WHERE WAS THE PLAY-OFF MUSIC?
No snark was part of the mandate of this year’s Oscars, Sher said. From top to bottom, the show was a sincere celebration of cinema and the night’s nominees. Introductions were lengthy and detailed. And when winners clutched their Oscars, they were given wide latitude to speak. Not once did music director Questlove turn up the music. This was partly because the show had more time. Performances of the best song nominees were pre-taped and aired during the red-carpet preshow, meaning the broadcast - which also had few comedy bits - wasn’t in a race. That went with the overall tone of the show: To earnestly celebrate the artistry and craft of moviemaking. On-camera talent, Soderbergh noted before the show, only accounts for a fraction of a film set.
WHY DID FRANCES MCDORMAND HOWL?
“We give this one to our wolf,” McDormand said while accepting the best picture award for “Nomadland.” McDormand, a producer as well as star of Chloé Zhao’s film, let a howl that could have been a reference to her nomadic, lone wolf character in a melancholic open-road tale about the primal necessities of life. But McDormand’s howl was more pointedly poignant than that. It was a way to honor Michael Wolf Snyder, the film’s production sound mixer, who died in March at the age of 35. “That howling to the moon is for Wolf,” Zhao explained to members of the press. McDormand earlier said of Snyder in a statement to Variety: “Wolf recorded our heartbeats. Our every breath. For me, he is ‘Nomadland.’”
WHY DID THE SHOW LOOK DIFFERENT?
Soderbergh conceived of the telecast a movie, complete with opening credits (presenters were the cast), a slinky opening tracking shot with Regina King and all the technical aspects of film. That included a more letterbox format, a frame rate of 24 instead of the more typical television rates of 30 or 60. Whatever you thought of the show, it had to be the best looking Oscars in ages.

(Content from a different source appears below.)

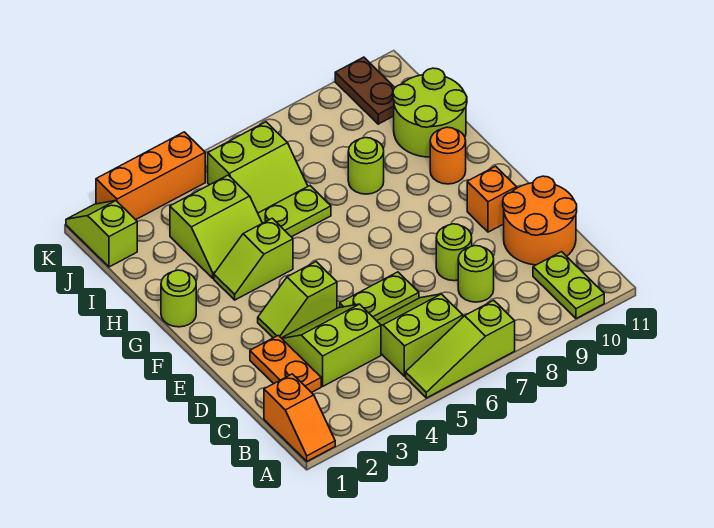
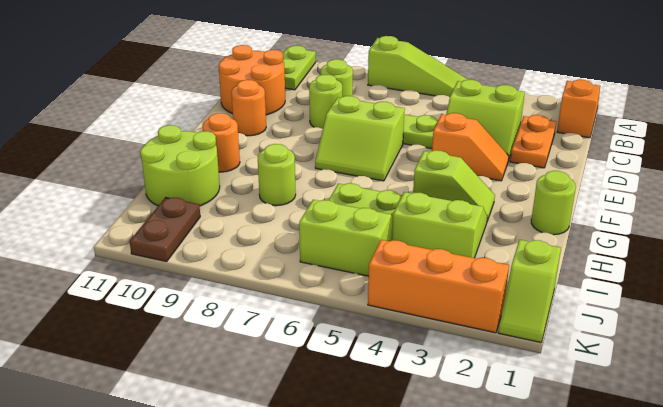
lime slope B5:C6 level 1 top B -> lime slope E6:F7 level 1 top E
lime slope E3:E4 level 1 top 4 -> orange slope E3:E4 level 1 top 4
orange brick E10 level 1 -> orange round brick E10 level 1

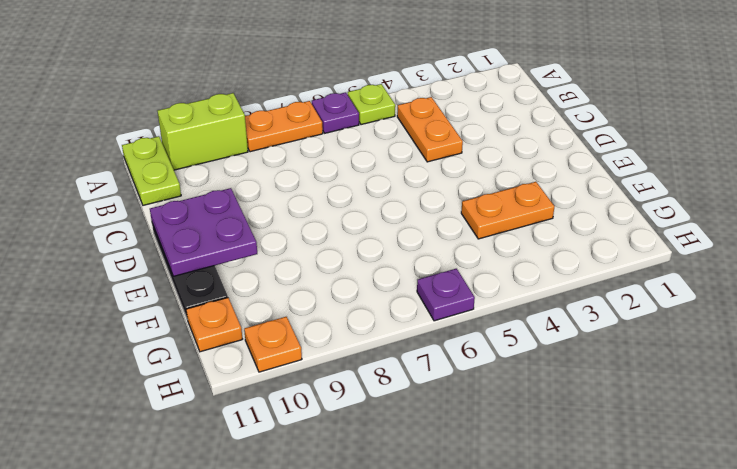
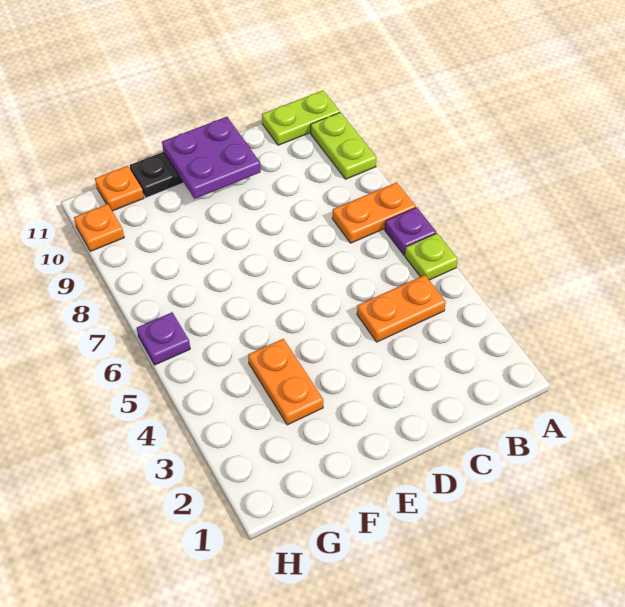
orange plate A7:A8 level 1 -> orange plate A7:B7 level 1
lime brick A9:A10 level 1 -> lime plate A9:A10 level 1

WAS CLOSE’S DANCE REHEARSED?
Well of course it was. Close did her best to suggest her knowledge of Experience Unlimited’s “Da Butt” (featured in Spike Lee’s “School Daze”) was completely off the cuff, but Lil Rel Howery acknowledged during the post-show that their music trivia bit had been discussed beforehand. Still, credit the 74-year-old Close for being willing to boogie shortly after losing out on an Oscar for the eighth time - a record among living performers.